Can I modify the declaration of BEncAsnEnumContent so it accepts without a warning pointers to any enum, but not void* or short* ?

If you want, you can use a static assertion as John Zwinck hinted at.

#define BEncAsnEnumContent(b, d)        ({\
    _Static_assert(sizeof(int) == sizeof *(d), "wrong data size");\
        BEncAsnIntContent(b, (int *)d); })

---

What you think of in your comment below is a viable alternative with the advantage that it allows enumerations of different sizes; this is how I understand what you mean:

#define BEncAsnEnumContent(b, d)    MyEncAsnEnumContent(b, *(d))
static int MyEncAsnEnumContent(BUF_TYPE b, int val)
{
    return BEncAsnIntContent(b, &val);
}

Answer 2

The enumeration constants , that is the list of values in your enum declaration, are guaranteed to be of type int . However, this does not apply to the enum variable itself. An enum need not be compatible with int nor with another, different enum type variable. The size can vary from case to case and from compiler to compiler.

This is the root of the problem. If you mix enum and int , or two different enums with each other, all is fine if they have the same size. They are then compatible and you can convert pointers from one of the types to the other without problems.

However, if they are not of the same size, you cannot do this.

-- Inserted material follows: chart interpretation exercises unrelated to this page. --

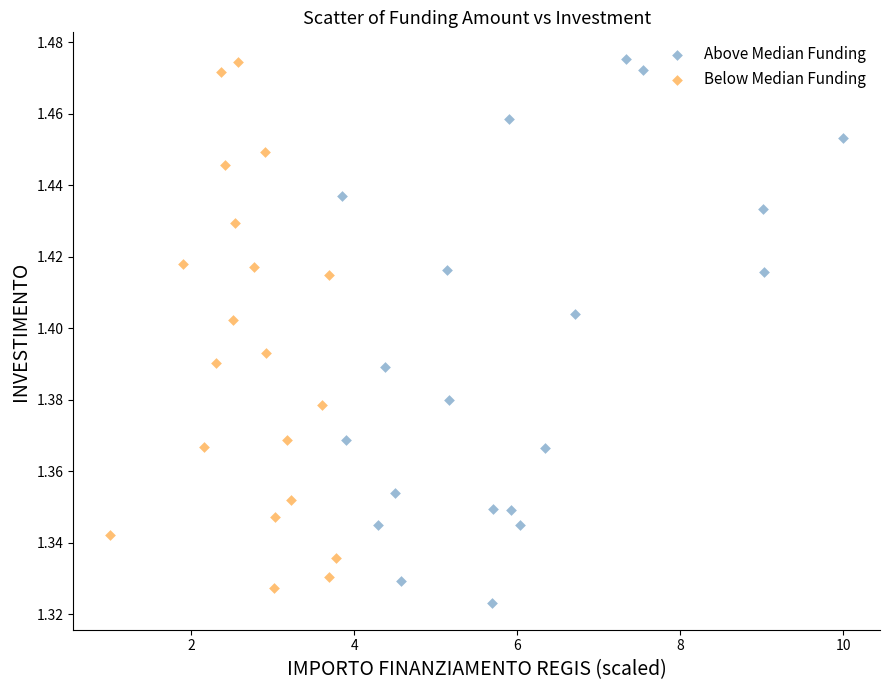

Which series contains the lowest Y value?

Above Median Funding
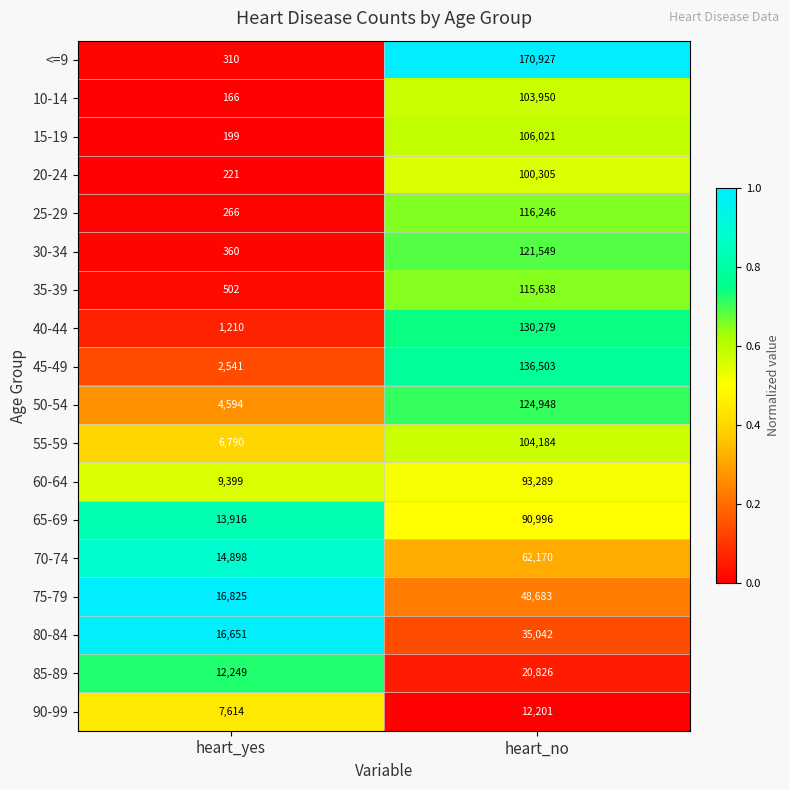

The 30-34 series shows 600 at heart_yes. True or false?

False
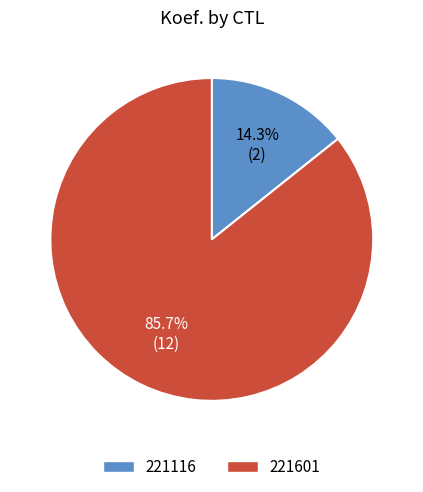

Is 221116 the majority of the pie?

No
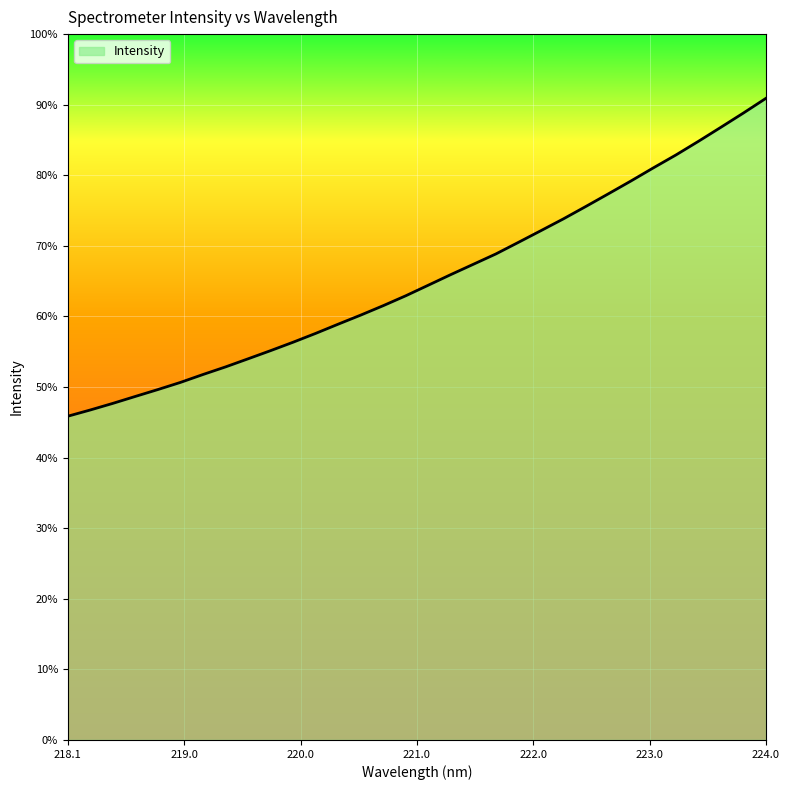

Does the chart have visible grid lines?

Yes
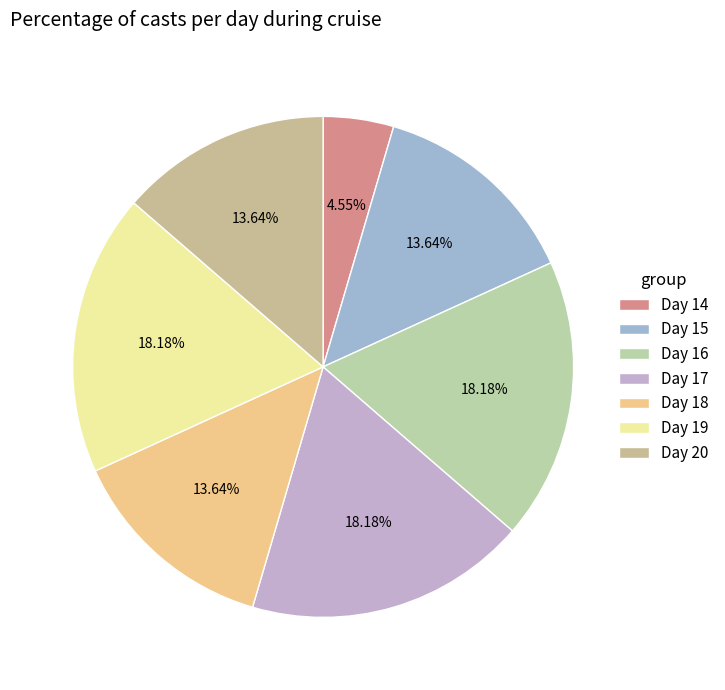

How many segments does this pie chart have?

7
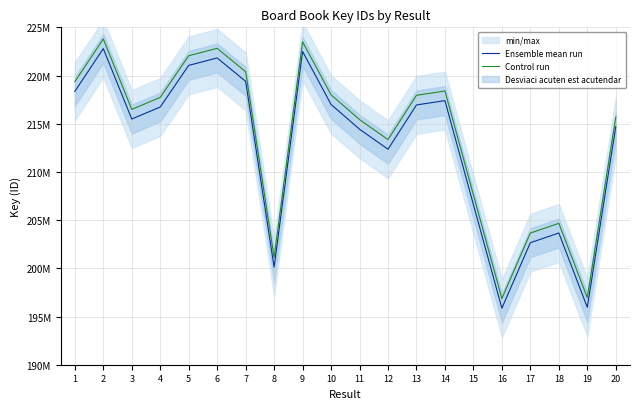

Between 3 and 11, which series saw the biggest shift?

Ensemble mean run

It would give incompatible types: you would violate the strict aliasing rule and there might also be alignment issues. Plus the obvious: if you try to read a large chunk of data from a location where only a small chunk of data is stored, there's no telling what you will end up with.

The reliable solution is to change your function to simply use an integer type instead of a pointer:

int BEncAsnIntContent (BUF_TYPE b, int data);

There doesn't seem to be a reason why they pass the parameter through a pointer in the first place. Keep it simple.